When we talk about the **difference in means**, we're comparing the average values from two different groups. In our case, we have registered nurses and nursing assistants. Their ages have been measured, and we want to see how their average ages differ.
But it's not just about subtracting one mean from the other. We use specific statistical techniques to ensure our results are reliable and accurate.

• To calculate the difference in means, we start with the mean age of registered nurses ( \( \bar{x_1} = 30.2 \) years ).
• Then, we subtract the mean age of nursing assistants ( \( \bar{x_2} = 31.7 \) years ) from this value.

This gives us: \( \bar{x_1} - \bar{x_2} = 30.2 - 31.7 = -1.5 \)
This value reflects a negative difference, suggesting that, on average, registered nurses are younger than nursing assistants.

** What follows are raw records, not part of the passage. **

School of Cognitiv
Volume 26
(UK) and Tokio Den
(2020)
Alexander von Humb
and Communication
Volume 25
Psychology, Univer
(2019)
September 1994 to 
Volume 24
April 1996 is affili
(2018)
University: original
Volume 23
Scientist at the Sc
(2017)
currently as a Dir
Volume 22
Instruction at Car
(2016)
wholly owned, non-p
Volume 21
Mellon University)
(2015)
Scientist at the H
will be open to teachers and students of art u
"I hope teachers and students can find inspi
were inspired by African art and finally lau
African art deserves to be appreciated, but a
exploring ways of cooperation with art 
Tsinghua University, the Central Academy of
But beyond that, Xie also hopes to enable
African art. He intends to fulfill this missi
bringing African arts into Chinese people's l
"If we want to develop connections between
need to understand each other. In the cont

Population Standard Deviation

The **population standard deviation** is a measure of the spread of ages within each group. It tells us how much individual ages in each group deviate from the average.
Unlike a sample standard deviation, which is calculated from just the sample data, the population standard deviation is typically known or assumed because it encompasses the whole population's data.

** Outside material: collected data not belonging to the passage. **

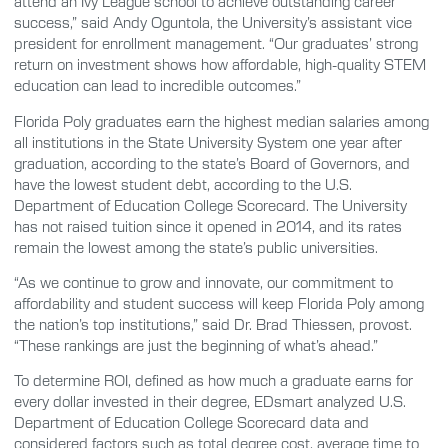
attend an Ivy League school to achieve outstanding career
success,” said Andy Oguntola, the University’s assistant vice
president for enrollment management. “Our graduates’ strong
return on investment shows how affordable, high-quality STEM
education can lead to incredible outcomes.”
Florida Poly graduates earn the highest median salaries among
all institutions in the State University System one year after
graduation, according to the state’s Board of Governors, and
have the lowest student debt, according to the U.S.
Department of Education College Scorecard. The University
has not raised tuition since it opened in 2014, and its rates
remain the lowest among the state’s public universities.
“As we continue to grow and innovate, our commitment to
affordability and student success will keep Florida Poly among
the nation’s top institutions,” said Dr. Brad Thiessen, provost.
“These rankings are just the beginning of what’s ahead.”
To determine ROI, defined as how much a graduate earns for
every dollar invested in their degree, EDsmart analyzed U.S.
Department of Education College Scorecard data and
considered factors such as total degree cost, average time to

• For registered nurses, the population standard deviation is given as \( \sigma_1 = 5.6 \).
• For nursing assistants, the population standard deviation is \( \sigma_2 = 4.3 \).

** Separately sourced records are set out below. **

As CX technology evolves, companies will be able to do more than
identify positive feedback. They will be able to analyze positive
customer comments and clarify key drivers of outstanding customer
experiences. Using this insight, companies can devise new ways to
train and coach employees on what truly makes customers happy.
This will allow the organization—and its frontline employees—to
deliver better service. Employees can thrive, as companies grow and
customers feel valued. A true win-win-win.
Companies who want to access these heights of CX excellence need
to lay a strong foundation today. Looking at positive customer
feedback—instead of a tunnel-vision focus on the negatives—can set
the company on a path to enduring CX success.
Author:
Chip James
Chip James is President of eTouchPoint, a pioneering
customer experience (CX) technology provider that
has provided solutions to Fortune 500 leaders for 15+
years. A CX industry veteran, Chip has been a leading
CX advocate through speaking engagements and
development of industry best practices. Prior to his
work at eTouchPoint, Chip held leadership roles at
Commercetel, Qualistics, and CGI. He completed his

In terms of interpreting these numbers, a smaller standard deviation indicates that the ages of nursing assistants are more closely clustered around the mean compared to the ages of registered nurses.

Standard Error

The **standard error** (SE) is a crucial part of estimating how the sample mean (or the difference between two sample means) represents the population. It allows us to understand how much the means we've calculated could vary just by chance alone.
Specifically, when dealing with two independent samples, the standard error of the difference in means is calculated using the formula: \[ SE = \sqrt{\frac{\sigma_1^2}{n_1} + \frac{\sigma_2^2}{n_2}} \]

• In our example, \( \sigma_1 = 5.6 \), \( \sigma_2 = 4.3 \), \( n_1 = 30 \), \( n_2 = 40 \).
• Plugging in these values, we find the standard error to be approximately \( SE \approx 1.228 \).

This SE value tells us about the reliability of our estimated difference. Smaller SE means a more precise estimate.

Z-value

An understanding of the **Z-value** is crucial when working with confidence intervals, as it provides the critical value needed to estimate where our true population mean lies.
In a standard normal distribution - or a bell curve with a mean of zero and a standard deviation of one - Z-values indicate how many standard deviations an element is from the mean.

• For a 99% confidence interval, we seek a Z-value that puts 0.5% of data in each of the curve’s tails.
• This corresponds to a Z-value of approximately 2.576, obtained from standard Z-tables or calculators.

By using this Z-value along with our standard error, we can build a confidence interval. This interval estimates the range within which the true mean difference likely falls, factoring in potential variations due to random sample selection.